21. A computer program product comprising one or more computer-readable memory devices encoded with data including instructions that, when executed, causes a processor set to perform a method comprising:

receiving measurements of targets of a plurality of benchmarking circuits including a semiconductor device;

receiving measurements of targets of the semiconductor device;

performing simulations of the plurality of benchmarking circuits with local layout effect (LLE) evaluation to predict values of the targets of the semiconductor device and the targets of the benchmarking circuits; and

using the measurements and predicted values of the targets to perform recalibration of a compact model of the semiconductor device.

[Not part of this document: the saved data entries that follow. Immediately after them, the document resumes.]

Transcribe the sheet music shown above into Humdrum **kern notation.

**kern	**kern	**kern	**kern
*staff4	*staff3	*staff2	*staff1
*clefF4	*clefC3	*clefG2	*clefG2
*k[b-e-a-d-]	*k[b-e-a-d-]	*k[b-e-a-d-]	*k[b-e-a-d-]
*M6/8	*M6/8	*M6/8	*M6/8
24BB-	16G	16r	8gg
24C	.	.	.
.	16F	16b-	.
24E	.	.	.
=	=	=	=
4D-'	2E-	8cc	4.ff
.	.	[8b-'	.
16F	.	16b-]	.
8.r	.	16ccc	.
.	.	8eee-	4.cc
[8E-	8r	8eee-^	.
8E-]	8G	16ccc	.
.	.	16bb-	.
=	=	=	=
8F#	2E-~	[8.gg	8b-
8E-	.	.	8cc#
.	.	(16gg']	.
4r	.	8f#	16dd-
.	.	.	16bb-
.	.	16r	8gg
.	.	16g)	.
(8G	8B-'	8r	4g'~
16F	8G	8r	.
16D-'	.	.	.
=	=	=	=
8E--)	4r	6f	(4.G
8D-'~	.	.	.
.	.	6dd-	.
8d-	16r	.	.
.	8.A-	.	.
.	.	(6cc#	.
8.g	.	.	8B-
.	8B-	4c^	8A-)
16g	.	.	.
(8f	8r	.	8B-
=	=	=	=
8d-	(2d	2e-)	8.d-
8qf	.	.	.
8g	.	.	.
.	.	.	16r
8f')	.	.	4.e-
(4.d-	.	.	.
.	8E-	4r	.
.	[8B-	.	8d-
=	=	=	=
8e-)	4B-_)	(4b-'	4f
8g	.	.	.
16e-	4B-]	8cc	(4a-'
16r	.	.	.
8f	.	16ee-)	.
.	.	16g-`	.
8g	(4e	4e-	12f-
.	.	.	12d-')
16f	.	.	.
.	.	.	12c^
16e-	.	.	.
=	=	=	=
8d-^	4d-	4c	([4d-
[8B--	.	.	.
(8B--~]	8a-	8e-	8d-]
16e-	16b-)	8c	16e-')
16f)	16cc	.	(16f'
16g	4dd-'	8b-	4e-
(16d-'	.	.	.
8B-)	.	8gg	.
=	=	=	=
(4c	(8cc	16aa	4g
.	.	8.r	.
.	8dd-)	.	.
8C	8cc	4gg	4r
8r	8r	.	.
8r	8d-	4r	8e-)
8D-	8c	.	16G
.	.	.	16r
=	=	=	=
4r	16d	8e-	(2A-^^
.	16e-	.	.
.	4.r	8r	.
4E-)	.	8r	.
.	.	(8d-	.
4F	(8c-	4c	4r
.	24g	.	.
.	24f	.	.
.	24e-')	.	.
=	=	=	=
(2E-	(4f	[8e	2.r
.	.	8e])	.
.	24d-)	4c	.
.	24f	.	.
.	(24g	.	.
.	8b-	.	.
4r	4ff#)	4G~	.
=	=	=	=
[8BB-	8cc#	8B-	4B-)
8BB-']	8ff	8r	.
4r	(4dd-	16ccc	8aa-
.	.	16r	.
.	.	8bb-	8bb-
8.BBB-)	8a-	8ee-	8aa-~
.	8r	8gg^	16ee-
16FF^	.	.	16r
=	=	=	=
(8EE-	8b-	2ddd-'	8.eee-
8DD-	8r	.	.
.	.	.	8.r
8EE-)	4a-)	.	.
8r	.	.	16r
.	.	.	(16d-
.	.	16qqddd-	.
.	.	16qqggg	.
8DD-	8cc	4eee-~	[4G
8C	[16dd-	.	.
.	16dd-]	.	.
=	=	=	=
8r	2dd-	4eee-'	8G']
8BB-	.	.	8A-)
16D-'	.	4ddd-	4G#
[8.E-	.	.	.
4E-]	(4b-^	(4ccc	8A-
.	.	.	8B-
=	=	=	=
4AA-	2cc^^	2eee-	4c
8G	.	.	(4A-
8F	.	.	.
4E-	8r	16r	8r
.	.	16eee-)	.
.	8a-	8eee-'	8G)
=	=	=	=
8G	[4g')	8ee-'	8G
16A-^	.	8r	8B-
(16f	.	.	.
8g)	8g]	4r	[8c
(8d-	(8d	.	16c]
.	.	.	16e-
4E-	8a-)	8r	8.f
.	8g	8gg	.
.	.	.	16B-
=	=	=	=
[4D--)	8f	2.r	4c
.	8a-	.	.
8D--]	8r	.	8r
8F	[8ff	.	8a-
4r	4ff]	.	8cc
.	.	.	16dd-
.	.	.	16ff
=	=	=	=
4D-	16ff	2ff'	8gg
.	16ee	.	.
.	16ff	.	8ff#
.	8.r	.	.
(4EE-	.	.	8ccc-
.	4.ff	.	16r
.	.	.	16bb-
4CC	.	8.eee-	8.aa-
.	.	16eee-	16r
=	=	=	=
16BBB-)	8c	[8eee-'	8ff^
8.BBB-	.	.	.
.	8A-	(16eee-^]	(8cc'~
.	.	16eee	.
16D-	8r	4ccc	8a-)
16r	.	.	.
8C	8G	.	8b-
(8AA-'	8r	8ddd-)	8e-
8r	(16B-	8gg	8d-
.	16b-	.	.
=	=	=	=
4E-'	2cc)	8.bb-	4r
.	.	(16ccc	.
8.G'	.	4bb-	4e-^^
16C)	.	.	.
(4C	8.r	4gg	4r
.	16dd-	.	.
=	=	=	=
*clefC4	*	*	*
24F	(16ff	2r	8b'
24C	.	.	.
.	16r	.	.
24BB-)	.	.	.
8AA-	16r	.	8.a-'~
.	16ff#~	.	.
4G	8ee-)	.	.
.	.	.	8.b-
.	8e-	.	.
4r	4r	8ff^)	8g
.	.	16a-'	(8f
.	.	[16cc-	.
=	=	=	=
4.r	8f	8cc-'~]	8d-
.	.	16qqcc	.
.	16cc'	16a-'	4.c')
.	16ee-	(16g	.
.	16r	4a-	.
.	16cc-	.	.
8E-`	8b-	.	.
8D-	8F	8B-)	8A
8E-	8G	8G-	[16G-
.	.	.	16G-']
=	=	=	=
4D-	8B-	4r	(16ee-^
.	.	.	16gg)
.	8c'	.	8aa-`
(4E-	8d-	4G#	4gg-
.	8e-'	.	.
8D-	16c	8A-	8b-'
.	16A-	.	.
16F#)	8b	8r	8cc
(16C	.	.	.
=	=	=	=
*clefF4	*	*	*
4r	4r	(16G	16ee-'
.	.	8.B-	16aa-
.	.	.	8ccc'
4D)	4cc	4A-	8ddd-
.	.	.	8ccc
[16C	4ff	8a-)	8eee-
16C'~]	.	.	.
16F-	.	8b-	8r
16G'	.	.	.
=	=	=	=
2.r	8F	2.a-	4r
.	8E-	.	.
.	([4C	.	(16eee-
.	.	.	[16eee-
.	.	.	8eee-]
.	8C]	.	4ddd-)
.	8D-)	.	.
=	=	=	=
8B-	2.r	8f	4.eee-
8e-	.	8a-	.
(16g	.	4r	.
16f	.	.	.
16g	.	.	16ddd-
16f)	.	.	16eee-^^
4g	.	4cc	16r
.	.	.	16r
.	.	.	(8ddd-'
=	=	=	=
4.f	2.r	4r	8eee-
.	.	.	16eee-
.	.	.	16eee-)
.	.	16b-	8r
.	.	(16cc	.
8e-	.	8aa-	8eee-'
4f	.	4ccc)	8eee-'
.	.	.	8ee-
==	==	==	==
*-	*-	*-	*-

22. The computer program product of claim 21, further comprising:

extracting parasitic extraction (PEX) netlists for the semiconductor device;

extracting PEX netlists for the benchmarking circuits; and

using the PEX netlists in the simulations.

23. The computer program product of claim 22, wherein the PEX netlists include parameters for capacitors, resistors and local layout effect.

24. The computer program product of claim 21, wherein using the measurements and the predicted values of the targets to perform the recalibration comprises:

performing Bayesian optimization to find a subset of parameters that minimize a cost function.

25. A method for recalibration of parameters of a metal oxide semiconductor field effect transistor (MOSFET) compact model, the method comprising:

evaluating a MOSFET design and a circuit design for benchmarking;

testing the circuit design to produce measurements of targets of MOSFETs in the circuit design and measurements of targets of the circuit design;

identifying key performance metrics (“KPM”) of the circuit design and the MOSFET design;

determining whether the compact model and the circuit design match the KPMs of the MOSFETs and the circuit design;

if there is no match, defining recalibration KPM targets for the MOSFET design and recalibration KPM targets for the circuit design;

extracting a first complex parasitic extraction (PEX) netlist including local layout effect (LLE) parameters for the MOSFET design;

extracting a second PEX netlist including LLE parameters for the circuit design;

selecting a subset of model parameters for recalibration; and

performing optimization of the subset of parameters, comprising:

simulating the circuit design with the PEX netlists and the compact model to predict KPM target values; and

adjusting the subset of parameters to minimize a cost function based on the measurements and the KPM target values.